Segment Open

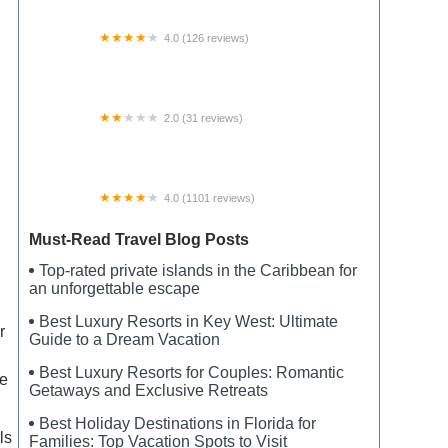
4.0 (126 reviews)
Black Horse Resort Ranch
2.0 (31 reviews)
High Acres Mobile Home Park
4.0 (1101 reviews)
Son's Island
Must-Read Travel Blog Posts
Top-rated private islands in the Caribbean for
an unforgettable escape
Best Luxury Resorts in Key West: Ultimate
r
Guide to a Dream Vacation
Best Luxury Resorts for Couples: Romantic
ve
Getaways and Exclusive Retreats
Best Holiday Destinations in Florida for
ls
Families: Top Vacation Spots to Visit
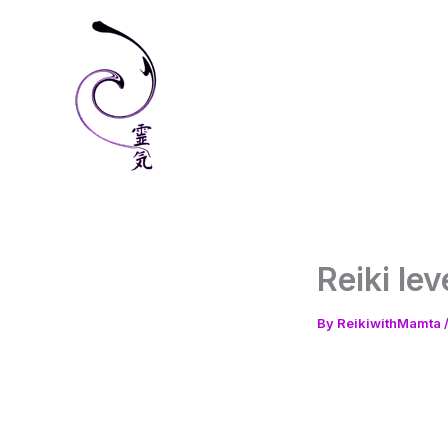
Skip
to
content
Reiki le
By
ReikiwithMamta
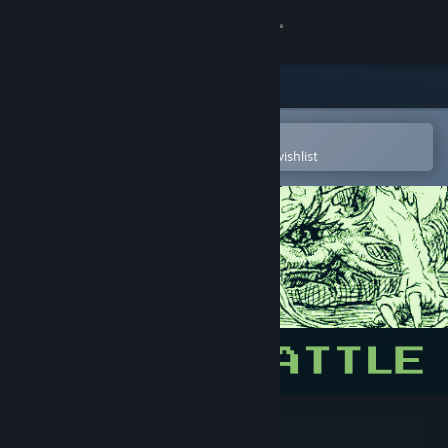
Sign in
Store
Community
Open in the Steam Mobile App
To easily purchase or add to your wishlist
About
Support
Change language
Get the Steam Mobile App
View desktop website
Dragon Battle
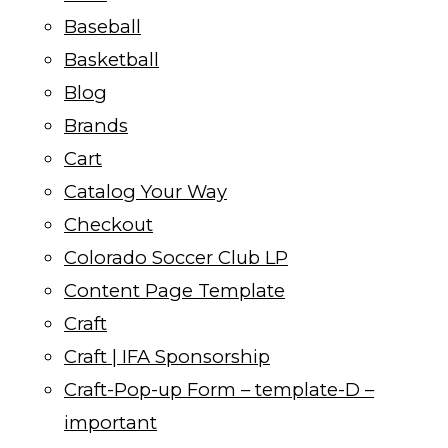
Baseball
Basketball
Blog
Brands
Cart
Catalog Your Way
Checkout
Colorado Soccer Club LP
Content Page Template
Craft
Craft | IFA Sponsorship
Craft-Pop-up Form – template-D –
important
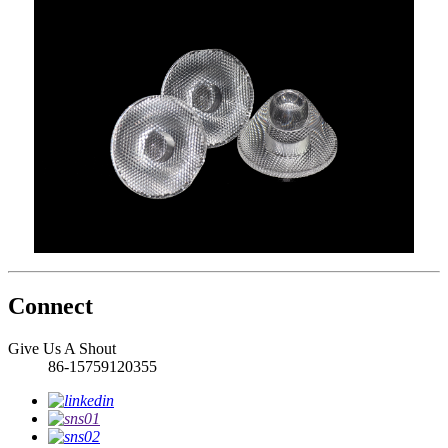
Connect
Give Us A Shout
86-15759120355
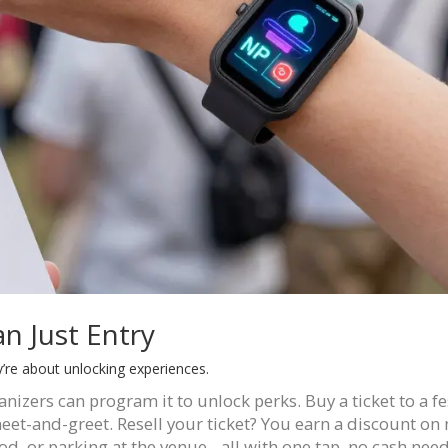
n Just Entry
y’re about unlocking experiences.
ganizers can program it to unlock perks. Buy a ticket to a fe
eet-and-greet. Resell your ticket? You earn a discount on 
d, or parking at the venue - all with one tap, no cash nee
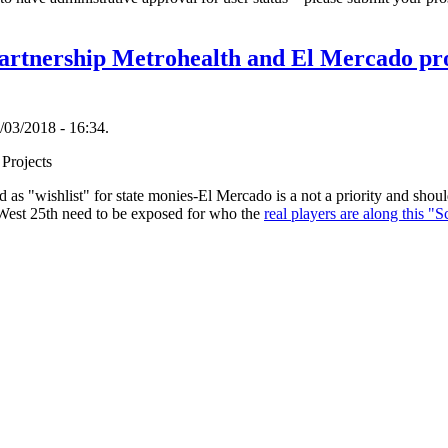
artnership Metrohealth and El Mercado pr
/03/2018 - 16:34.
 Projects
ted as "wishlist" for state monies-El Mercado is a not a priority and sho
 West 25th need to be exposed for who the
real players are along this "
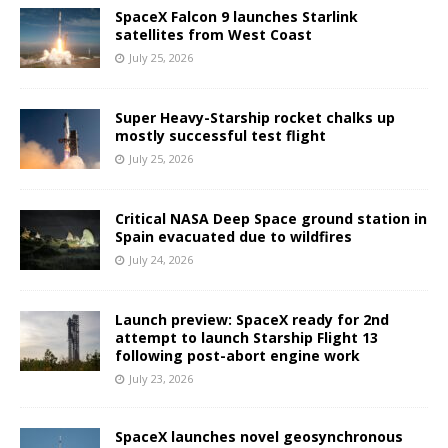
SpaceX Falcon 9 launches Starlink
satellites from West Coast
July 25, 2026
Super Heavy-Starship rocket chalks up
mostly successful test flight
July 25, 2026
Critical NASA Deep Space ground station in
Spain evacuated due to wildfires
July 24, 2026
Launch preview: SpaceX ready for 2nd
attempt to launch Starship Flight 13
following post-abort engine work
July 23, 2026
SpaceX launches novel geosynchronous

Segment Closed

● Exercise aim:
Among the records, find the lines that contain "Mercado" and copy each of them.

● Response to the exercise:
artnership Metrohealth and El Mercado pr
ted as "wishlist" for state monies-El Mercado is a not a priority and sho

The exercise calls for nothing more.